British seaside towns attempt to rebrand themselves

LONDON - Seaside towns are shaking up their image to lure newcomers and overseas visitors

British seaside towns attempt to rebrand themselves

UK seaside towns are getting a much-needed makeover in an attempt to attract cash-strapped consumers. Resorts including Blackpool, Southend-on-Sea and Brighton have taken on the tricky job of challenging people's perceptions, following the start of a number of multimillion-pound regeneration projects.

Earlier this month, VisitBlackpool embraced digital media by launching a YouTube video in an attempt to shed its downmarket image in favour of a more sophisticated and glamorous feel. ‘Blackpool Je t'Aime la Tour' shows a French woman and her English boyfriend enjoying the attractions of Blackpool before ordering a Lancashire hotpot in a café. It coincides with a major redevelopment of the town, including hotel, shop and restaurant launches.

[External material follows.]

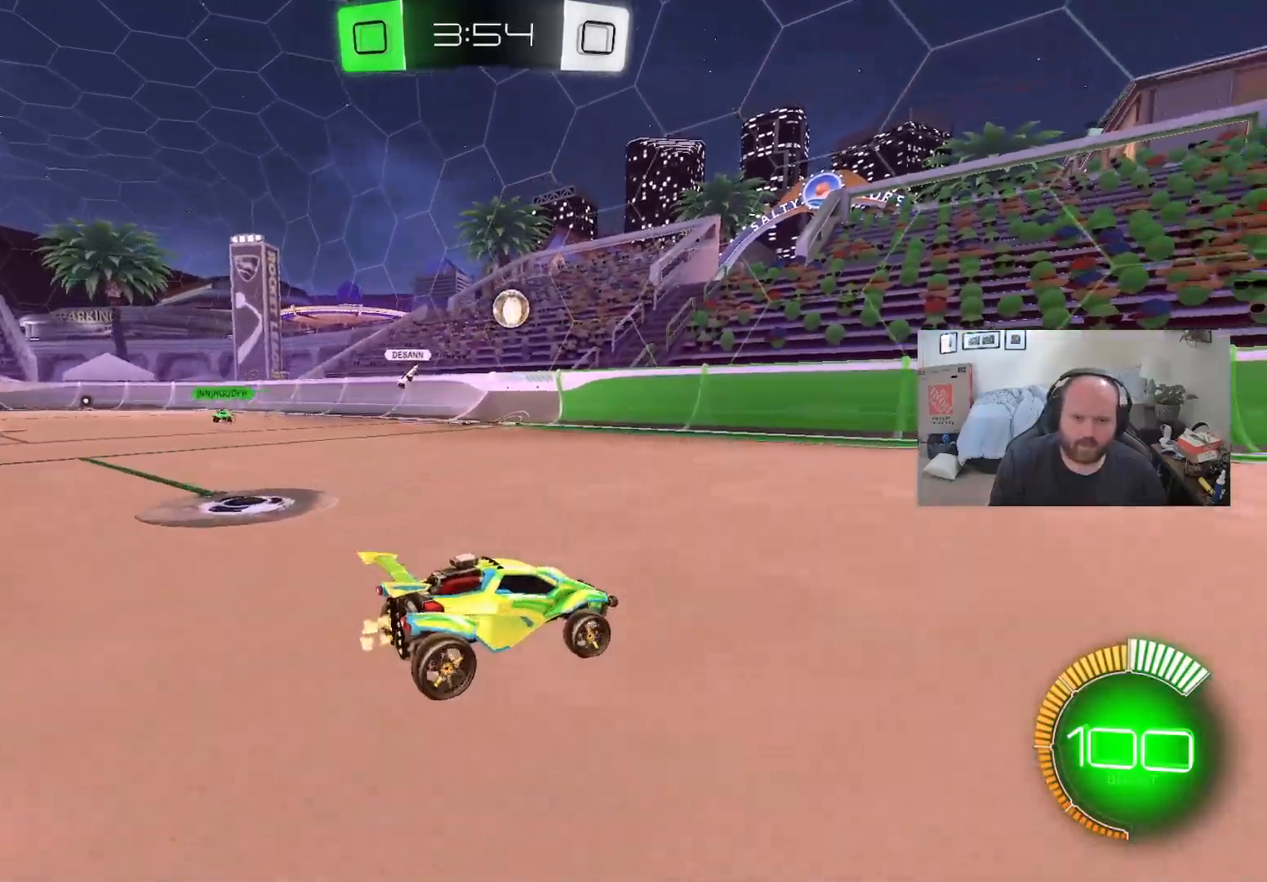
{"buttons": ["L1", "R2"], "left_stick": "center", "right_stick": "center", "events": [[117, "left_stick", "left"], [150, "L1", "down"], [500, "left_stick", "center"]]}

Amanda Smyth, head of marketing at VisitEngland, says it is a good year for such resorts to reposition themselves, capitalising on the impact that the economic downturn is having on people's choice of holiday destination.

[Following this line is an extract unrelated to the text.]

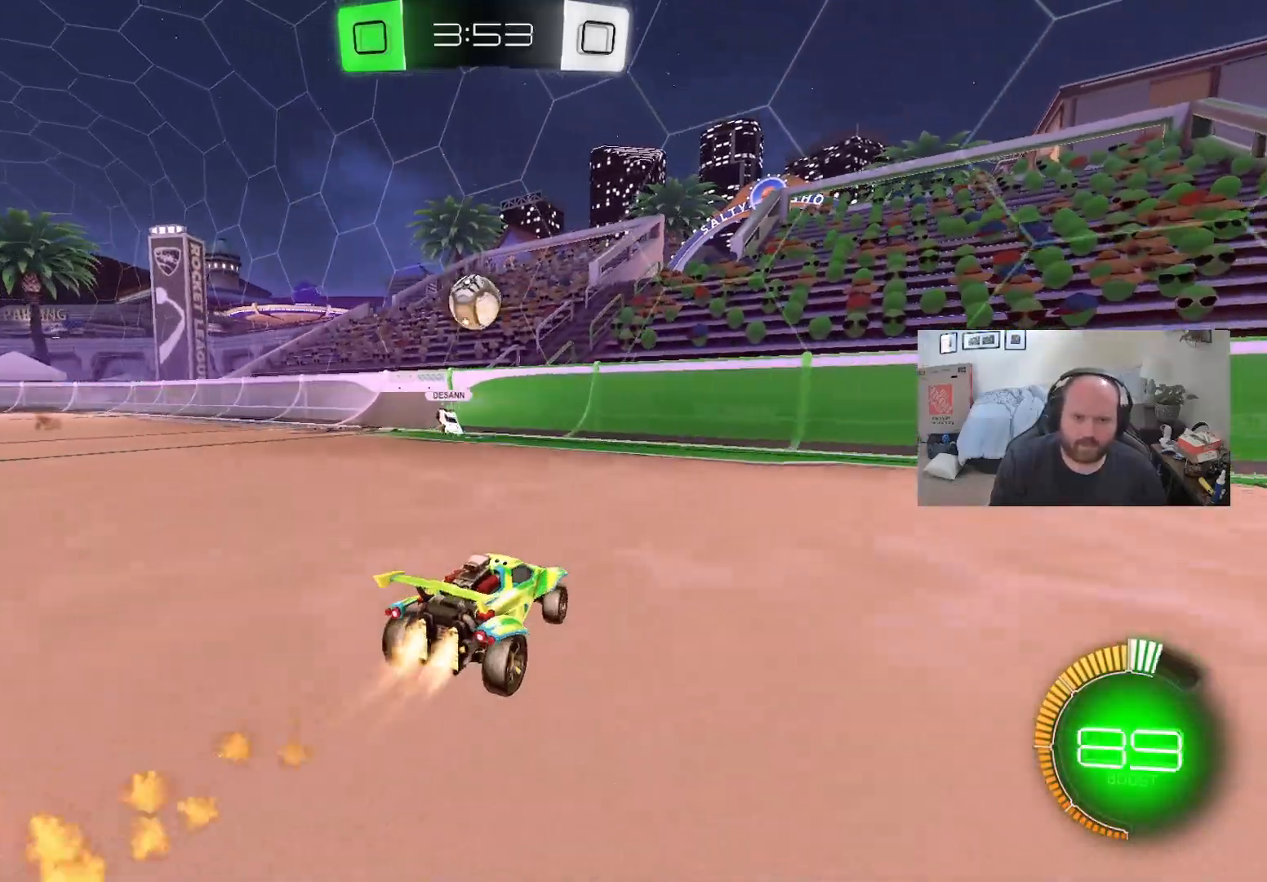
{"buttons": ["L1", "R2"], "left_stick": "down-left", "right_stick": "center", "events": [[133, "left_stick", "left"], [183, "left_stick", "down-left"], [283, "A", "down"], [483, "A", "up"]]}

Suzanne Livingston, senior strategist at branding agency Wolff Olins, agrees. She believes resorts have a big oppor­tunity to attract consumers at a time when they are looking to spend less and holiday at home, and that, culturally, it is tapping into a zeitgeist. ‘Britishness has also been revived through things like cuisine and art,' she adds.

That said, the image of Britain's resorts is seen by some as outdated. ‘We want to get the right perception and not be stuck in a bucket-and-spade time warp,' says Smyth, who cites Blackpool's video as a smart move. ‘Blackpool has aspiration. UK residents are interested in it and want to find out why it has got the confidence to promote itself to French visitors,' she says.

Southend-on-Sea is another town eager to create a fresh brand identity. Southend Borough Council claims the resort attracts about 6m visitors a year, but it wants to find ways to lure people outside the summer season.

A fresh logo and website have been unveiled, and events planned for this year include a film and Polish festival. ‘Southend has a much more sophis­ticated offer than many might imagine,' says Scott Dolling, group manager for tourism and promotions at Southend Borough Council.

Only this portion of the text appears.